Opioid users aren’t just the haggard man on the street begging for spare change, but even though some of you might look down on him, he has a story too and is just as deserving of compassion as the avuncular gent who accidentally took too many hydrocodone he was prescribed for back pain, and that gentleman, who serves as a deacon in his church, could just as easily end up on illicit street drugs once those prescriptions run out, and subject to an unintended overdose.
Many admired people in entertainment also fell prey to opioid abuse and died young. John Belushi, Layne Staley and Heath Ledger are only a small sampling of those who once filled headlines for their creative magic and later became headline fodder as statistics.
Now call me idealistic, but whenever I see Belushi onscreen in the old SNL sketches, the first thought in my mind is not “there’s a junkie,” and I daresay that he likely did not want to die young.
Long-term solutions, such as prevention and treatment, are essential in tackling the opioid epidemic, however, immediate harm reduction strategies like free Narcan, are critical, as well, and making it widely available can significantly reduce deaths from overdose.
Every life saved from an overdose represents a possible opportunity for recovery, and Narcan is that possible bridge; a second chance conduit, if you will. In this way, harm reduction doesn't enable addiction; it creates the conditions under which recovery becomes possible.
Naysayers will claim that once someone overdoses and is saved by Narcan, they’ll just return to the same bad habits. Some might, but, still, a life will have been saved.
The economic benefits of having a service like free Narcan are also nothing to once-over. Hospitalizations and long-term health complications from untreated overdoses can put a severe, costly strain on an already strained healthcare system. By reducing the number of overdose incidents, communities can then loosen that strain a bit, and redirect resources toward prevention, education and rehabilitation programs.
The practice of harm reduction also helps reduce the stigma associated with drug users and also helps foster trust between them and healthcare workers. Drug users/addicts are a vulnerable population, many who no doubt feel as though they’ve fallen through every imaginable crack, and when they can see that their lives are valued, regardless of their usage status, they are more likely to seek help. Studies have shown this to be true.

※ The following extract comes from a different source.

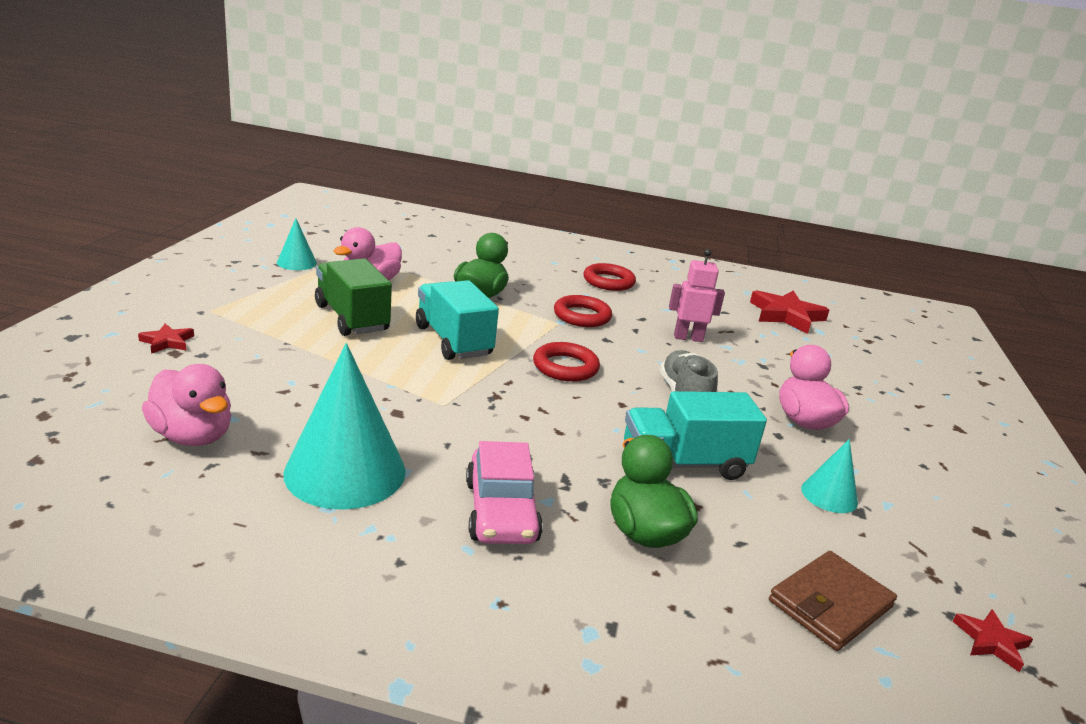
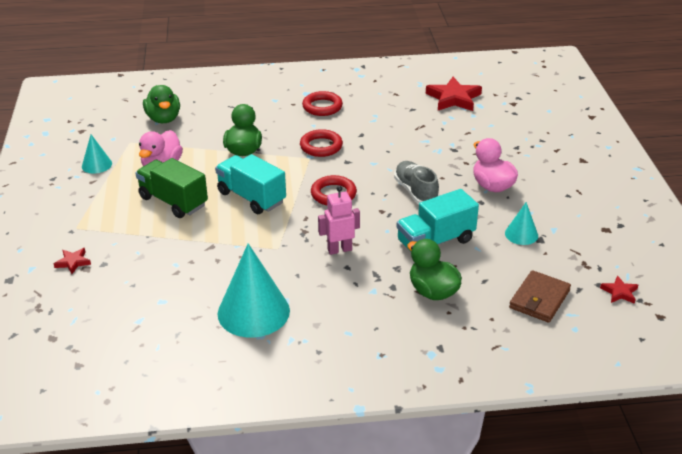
camera: 15 degrees left, 10 degrees up
pink duck [142,364,231,446] -> none
pink car [466,441,543,544] -> none
pink robot [669,249,725,342] -> pink robot moved to [318,186,360,255]
none -> green duck [143,85,180,123]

Some of the folks who cast doubts on the efficacy of Narcan distribution argue that it encourages riskier drug use, but evidence just does not support this notion. Studies that I’ve looked into have bore witness to it being conducive to long-term safer practices. Speaking of the long-term, harm reduction is never a compromise, but instead, compassionate, and opens the door to healing.
Solving the opioid crisis will require a protracted and multi-faceted approach, and harm reduction is definitely a necessary part of that overall equation. Free Narcan is a practical, inexpensive and humane component of that fight.
Building foundations for a more comprehensive intervention is humane and compassionate. Most of us have never walked a mile in the shoes of someone addicted to drugs, but in rural America, it’s a safe bet to say that every one of us knows someone who has.
Did Heath Ledger want to die young? My guess would be a resounding no. He was at the peak of his career, and possibly, had Narcan been around then, he might still be with us.